**** Records shown ****

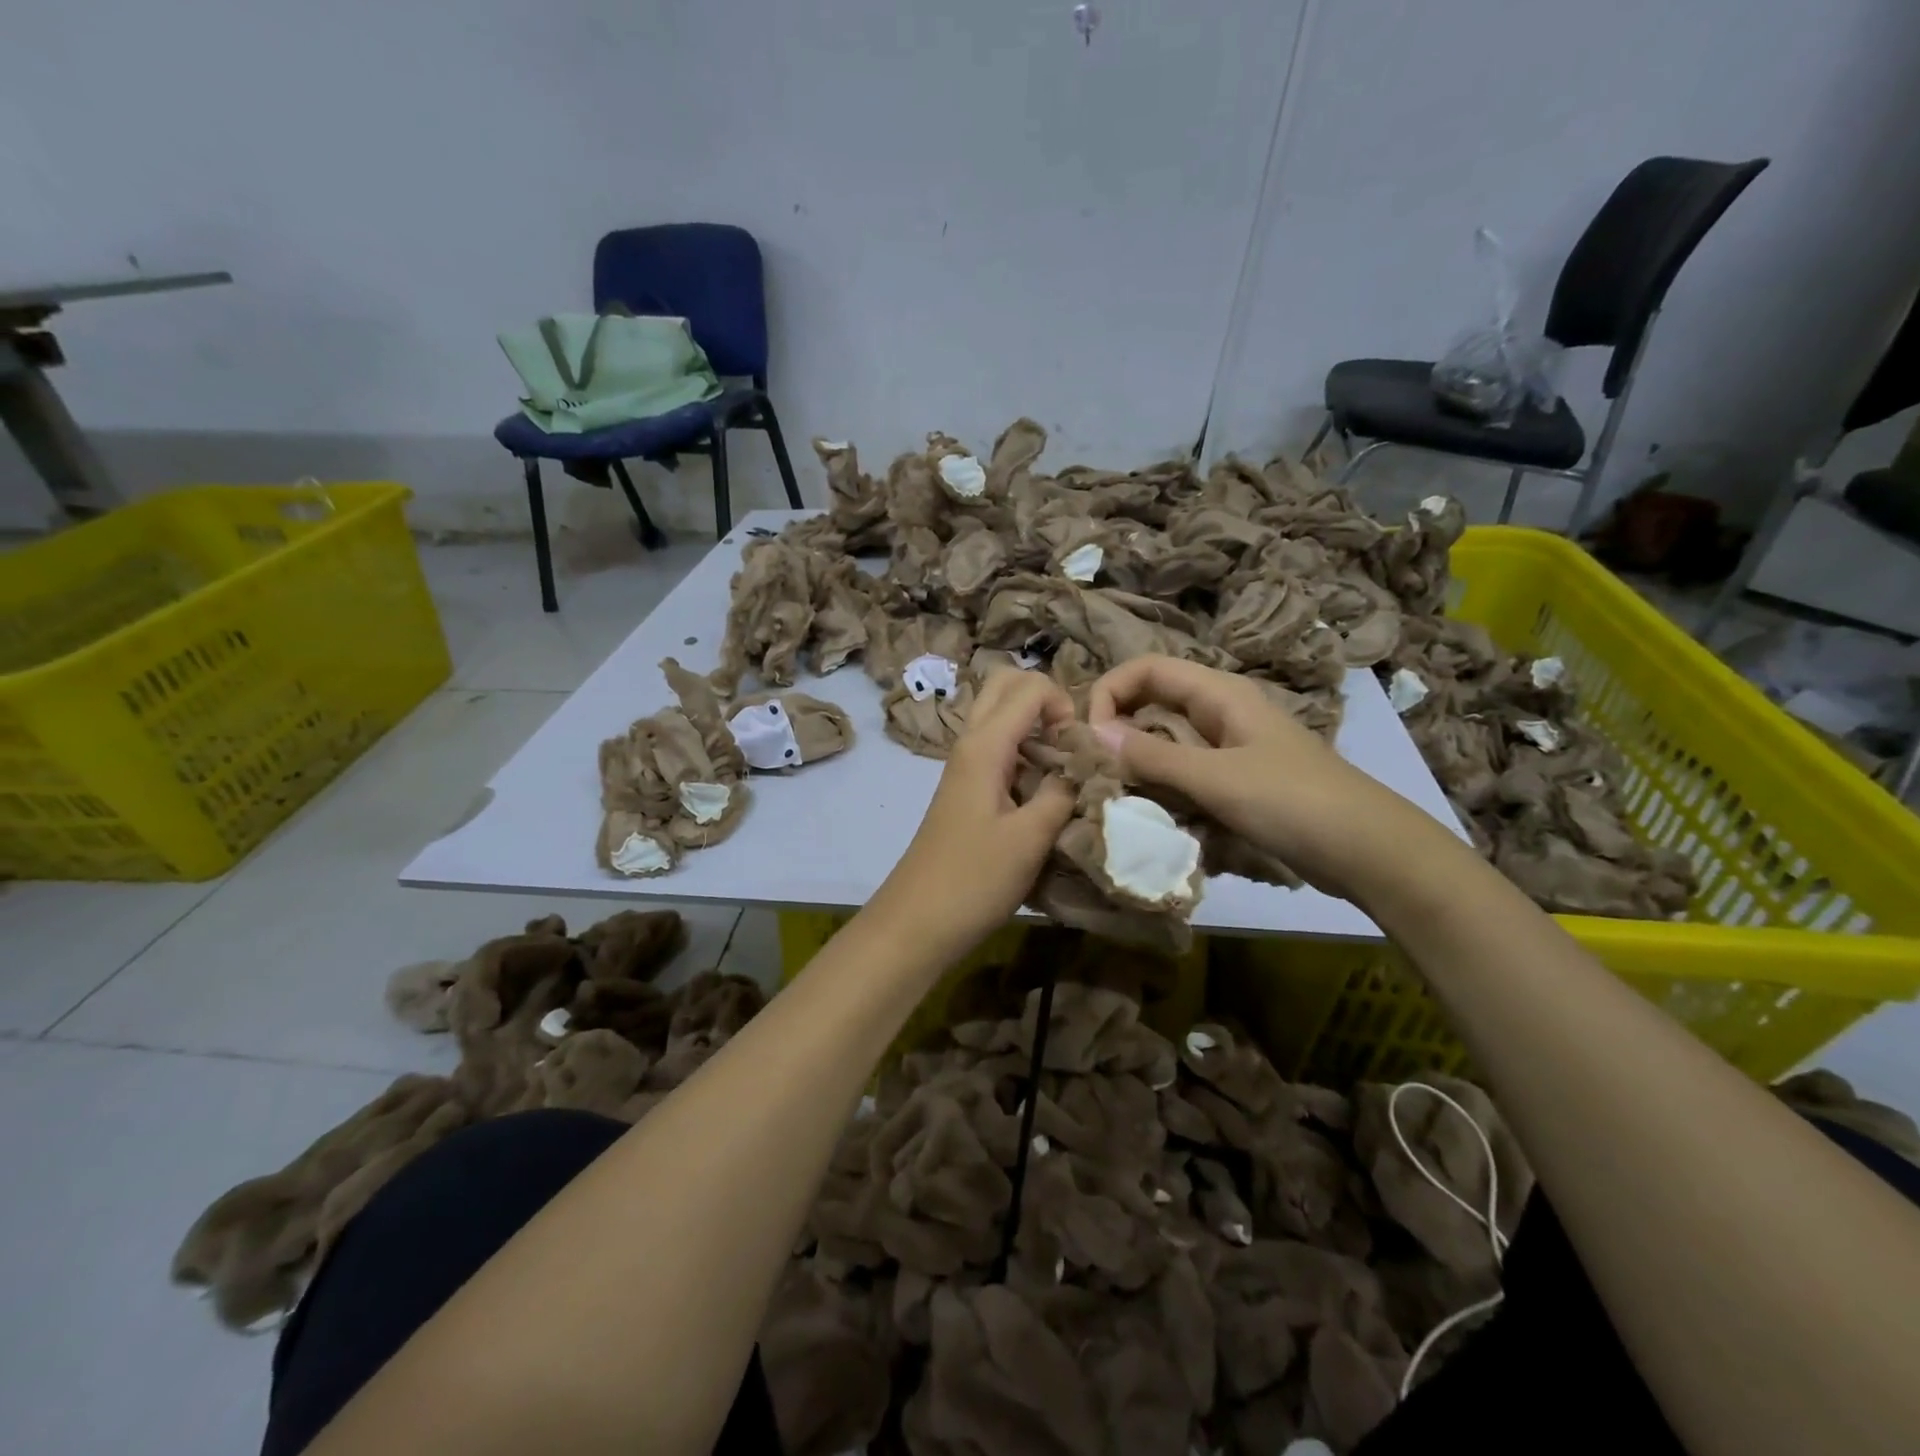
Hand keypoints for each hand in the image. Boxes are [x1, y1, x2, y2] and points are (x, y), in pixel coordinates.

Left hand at [866, 669, 1076, 963]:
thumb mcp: (1030, 838)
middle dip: (1045, 701)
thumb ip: (1063, 793)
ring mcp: (964, 767)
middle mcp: (970, 743)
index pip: (1030, 687)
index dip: (1065, 706)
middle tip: (1070, 745)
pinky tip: (1042, 796)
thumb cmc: (974, 879)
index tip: (1081, 750)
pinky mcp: (965, 790)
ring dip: (1035, 729)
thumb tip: (1085, 767)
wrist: (917, 922)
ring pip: (1000, 718)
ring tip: (1064, 773)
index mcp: (984, 745)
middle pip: (1006, 687)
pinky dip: (1024, 755)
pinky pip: (997, 750)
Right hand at [1088, 655, 1441, 898]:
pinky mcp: (1234, 781)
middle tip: (1092, 767)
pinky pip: (1183, 772)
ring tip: (1113, 792)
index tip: (1089, 735)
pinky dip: (1160, 785)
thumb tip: (1092, 732)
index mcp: (1220, 694)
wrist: (1368, 851)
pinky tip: (1148, 810)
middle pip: (1153, 702)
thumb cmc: (1293, 803)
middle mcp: (1220, 712)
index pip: (1147, 668)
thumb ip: (1153, 756)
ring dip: (1136, 761)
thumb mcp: (1216, 778)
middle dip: (1117, 727)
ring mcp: (1228, 748)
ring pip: (1165, 740)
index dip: (1110, 691)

****

### What is being asked
The listing above holds a line with "ring pip: (1000, 718)" and a line with "index tip: (1089, 735)". Print the stretch from the first through the second, exactly and alone.

### Response
ring pip: (1000, 718)
ring tip: (1064, 773)
index mcp: (984, 745)
middle pip: (1006, 687)
pinky dip: (1024, 755)
pinky pip: (997, 750)
Right hand at [1088, 655, 1441, 898]:
pinky mcp: (1234, 781)
middle tip: (1092, 767)
pinky pip: (1183, 772)
ring tip: (1113, 792)
index tip: (1089, 735)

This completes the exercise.